Regulation of Skeletal Muscle Resistance Arteriolar Tone: Temporal Variability in Vascular Responses
Abstract Introduction: A full understanding of the integration of the mechanisms of vascular tone regulation requires an interrogation of the temporal behavior of arterioles across vasoactive challenges. Building on previous work, the purpose of the present study was to start to interrogate the temporal nature of arteriolar tone regulation with physiological stimuli. Methods: We determined the response rate of ex vivo proximal and in situ distal resistance arterioles when challenged by one-, two-, and three-parameter combinations of five major physiological stimuli (norepinephrine, intravascular pressure, oxygen, adenosine [metabolism], and intralumenal flow).
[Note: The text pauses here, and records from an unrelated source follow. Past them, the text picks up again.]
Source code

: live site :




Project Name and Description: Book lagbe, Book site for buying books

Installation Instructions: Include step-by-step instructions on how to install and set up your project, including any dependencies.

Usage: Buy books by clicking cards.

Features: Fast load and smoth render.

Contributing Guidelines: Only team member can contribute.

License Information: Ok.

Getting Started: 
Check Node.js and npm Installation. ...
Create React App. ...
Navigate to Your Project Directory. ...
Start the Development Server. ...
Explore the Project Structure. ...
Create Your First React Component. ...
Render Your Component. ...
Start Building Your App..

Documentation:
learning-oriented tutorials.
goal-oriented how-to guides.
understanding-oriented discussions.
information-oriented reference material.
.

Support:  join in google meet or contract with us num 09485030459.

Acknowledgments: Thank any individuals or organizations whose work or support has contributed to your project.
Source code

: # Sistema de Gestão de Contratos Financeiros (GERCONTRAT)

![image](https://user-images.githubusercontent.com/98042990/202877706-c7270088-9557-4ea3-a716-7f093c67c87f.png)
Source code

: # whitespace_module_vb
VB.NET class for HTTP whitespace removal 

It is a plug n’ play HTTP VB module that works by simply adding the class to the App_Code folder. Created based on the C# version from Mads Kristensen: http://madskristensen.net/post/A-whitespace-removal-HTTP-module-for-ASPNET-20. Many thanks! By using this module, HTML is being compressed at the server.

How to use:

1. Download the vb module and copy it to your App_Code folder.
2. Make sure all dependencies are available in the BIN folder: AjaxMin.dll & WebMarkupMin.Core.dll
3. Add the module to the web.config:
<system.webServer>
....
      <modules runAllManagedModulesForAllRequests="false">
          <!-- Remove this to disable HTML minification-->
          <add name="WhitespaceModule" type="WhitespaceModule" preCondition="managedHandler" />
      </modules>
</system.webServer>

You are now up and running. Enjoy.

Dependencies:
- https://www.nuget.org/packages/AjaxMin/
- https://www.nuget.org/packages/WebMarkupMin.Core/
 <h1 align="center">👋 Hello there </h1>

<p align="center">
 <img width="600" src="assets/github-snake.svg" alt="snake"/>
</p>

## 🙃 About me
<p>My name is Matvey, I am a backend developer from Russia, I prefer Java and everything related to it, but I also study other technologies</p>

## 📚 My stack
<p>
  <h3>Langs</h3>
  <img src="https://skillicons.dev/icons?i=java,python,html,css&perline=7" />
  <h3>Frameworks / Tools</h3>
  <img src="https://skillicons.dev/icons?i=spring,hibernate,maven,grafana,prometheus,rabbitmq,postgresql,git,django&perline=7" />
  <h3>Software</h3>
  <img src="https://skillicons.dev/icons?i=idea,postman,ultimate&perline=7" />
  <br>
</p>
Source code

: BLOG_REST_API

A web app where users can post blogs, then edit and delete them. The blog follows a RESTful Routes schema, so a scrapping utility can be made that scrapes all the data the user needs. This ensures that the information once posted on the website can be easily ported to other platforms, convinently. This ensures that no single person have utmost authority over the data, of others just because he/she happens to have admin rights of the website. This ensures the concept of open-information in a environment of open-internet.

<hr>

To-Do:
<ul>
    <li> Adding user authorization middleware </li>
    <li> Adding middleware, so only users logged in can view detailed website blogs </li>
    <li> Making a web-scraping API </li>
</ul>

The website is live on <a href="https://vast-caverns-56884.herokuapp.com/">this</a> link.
Predictive machine learning models determined which factors were most influential in controlling the rate of arteriolar responses. Results: Results indicate that vascular response rate is dependent on the intensity of the stimulus used and can be severely hindered by altered environments, caused by application of secondary or tertiary stimuli. Advanced analytics suggest that adrenergic influences were dominant in predicting proximal arteriolar response rate compared to metabolic influences in distal arterioles. Conclusion: These data suggest that the vascular response rate to physiologic stimuli can be strongly influenced by the local environment. Translating how these effects impact vascular networks is imperative for understanding how the microcirculation appropriately perfuses tissue across conditions.